State recreational water quality officials on Tuesday lifted water quality swimming advisories at two Bogue Sound sites in Morehead City.
The advisories were lifted because water testing showed that bacteria levels were below the state’s and Environmental Protection Agency’s standards set for swimming and water play.
The first advisory was posted July 7 at the public access at 16th Street, and the second was posted July 25 at the public access Sunset Drive. Officials said these areas showed a monthly average of the bacteria enterococci above the EPA-mandated level of 35 enterococci per 100 milliliters of water, the standard for high-use sites.
Subsequent testing of water samples collected at these sites found that bacteria levels had fallen below the standard. The signs advising against swimming, skiing or otherwise coming into contact with the water were removed.
Enterococci, the bacteria group used for testing, is found in the intestines of warm-blooded animals. While it is not known to cause illness, scientific studies show that enterococci may indicate the presence of other disease-causing organisms.

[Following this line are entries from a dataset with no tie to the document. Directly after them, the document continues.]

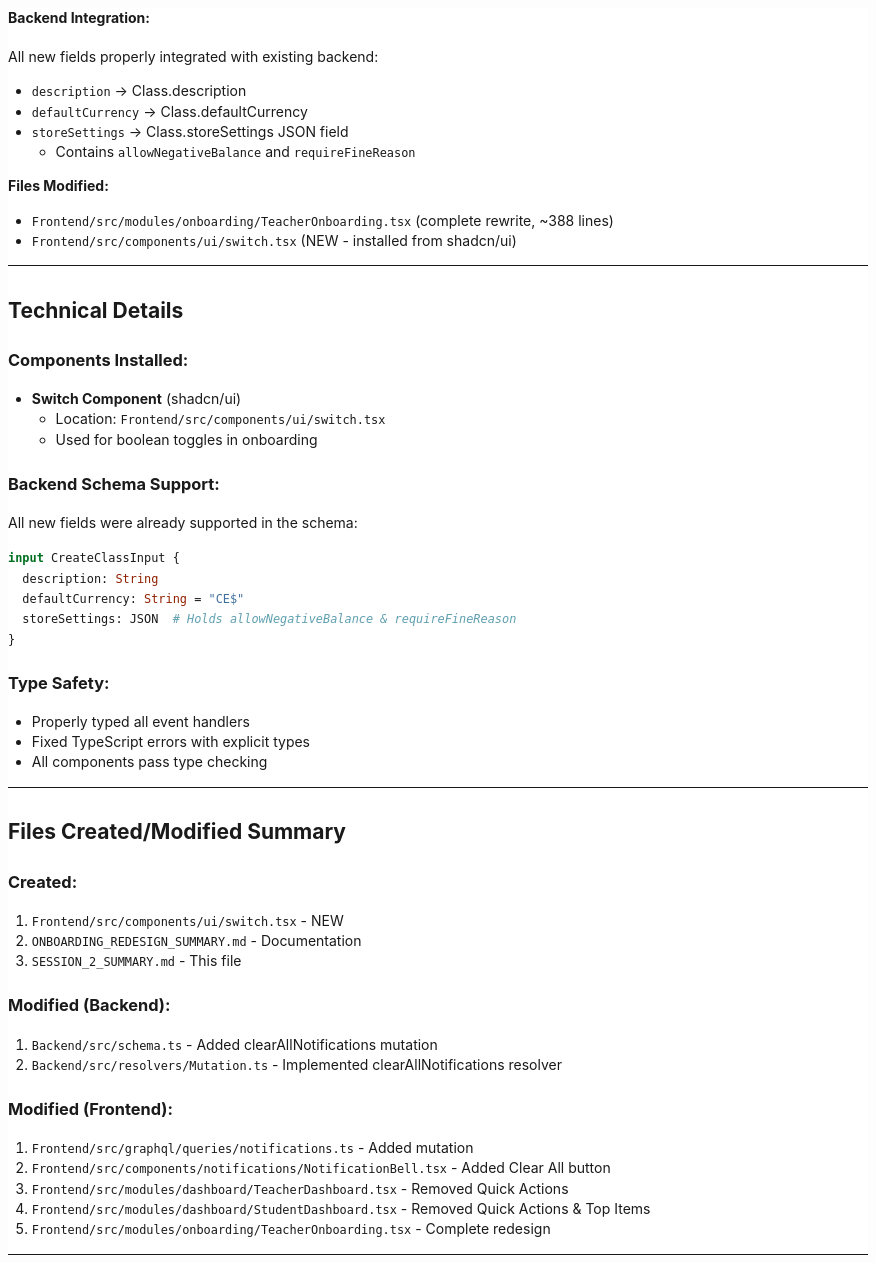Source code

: #### Backend Integration:
All new fields properly integrated with existing backend:
- `description` → Class.description
- `defaultCurrency` → Class.defaultCurrency
- `storeSettings` → Class.storeSettings JSON field
  - Contains `allowNegativeBalance` and `requireFineReason`

**Files Modified:**
- `Frontend/src/modules/onboarding/TeacherOnboarding.tsx` (complete rewrite, ~388 lines)
- `Frontend/src/components/ui/switch.tsx` (NEW - installed from shadcn/ui)

---

## Technical Details

### Components Installed:
- **Switch Component** (shadcn/ui)
  - Location: `Frontend/src/components/ui/switch.tsx`
  - Used for boolean toggles in onboarding

### Backend Schema Support:
All new fields were already supported in the schema:
```graphql
input CreateClassInput {
  description: String
  defaultCurrency: String = "CE$"
  storeSettings: JSON  # Holds allowNegativeBalance & requireFineReason
}
```

### Type Safety:
- Properly typed all event handlers
- Fixed TypeScript errors with explicit types
- All components pass type checking

---

## Files Created/Modified Summary

### Created:
1. `Frontend/src/components/ui/switch.tsx` - NEW
2. `ONBOARDING_REDESIGN_SUMMARY.md` - Documentation
3. `SESSION_2_SUMMARY.md` - This file

### Modified (Backend):
1. `Backend/src/schema.ts` - Added clearAllNotifications mutation
2. `Backend/src/resolvers/Mutation.ts` - Implemented clearAllNotifications resolver

### Modified (Frontend):
1. `Frontend/src/graphql/queries/notifications.ts` - Added mutation
2. `Frontend/src/components/notifications/NotificationBell.tsx` - Added Clear All button
3. `Frontend/src/modules/dashboard/TeacherDashboard.tsx` - Removed Quick Actions
4. `Frontend/src/modules/dashboard/StudentDashboard.tsx` - Removed Quick Actions & Top Items
5. `Frontend/src/modules/onboarding/TeacherOnboarding.tsx` - Complete redesign

---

People swimming or playing in waters with bacteria levels higher than the standards have an increased risk of developing gastrointestinal illness or skin infections.
Coastal recreational waters in North Carolina are generally clean, officials said, noting, however, that it is important to continue monitoring them and inform the public of any localized problems.
The North Carolina Recreational Water Quality Program samples 215 sites in coastal waters of the state, most of them on a weekly basis from April through October.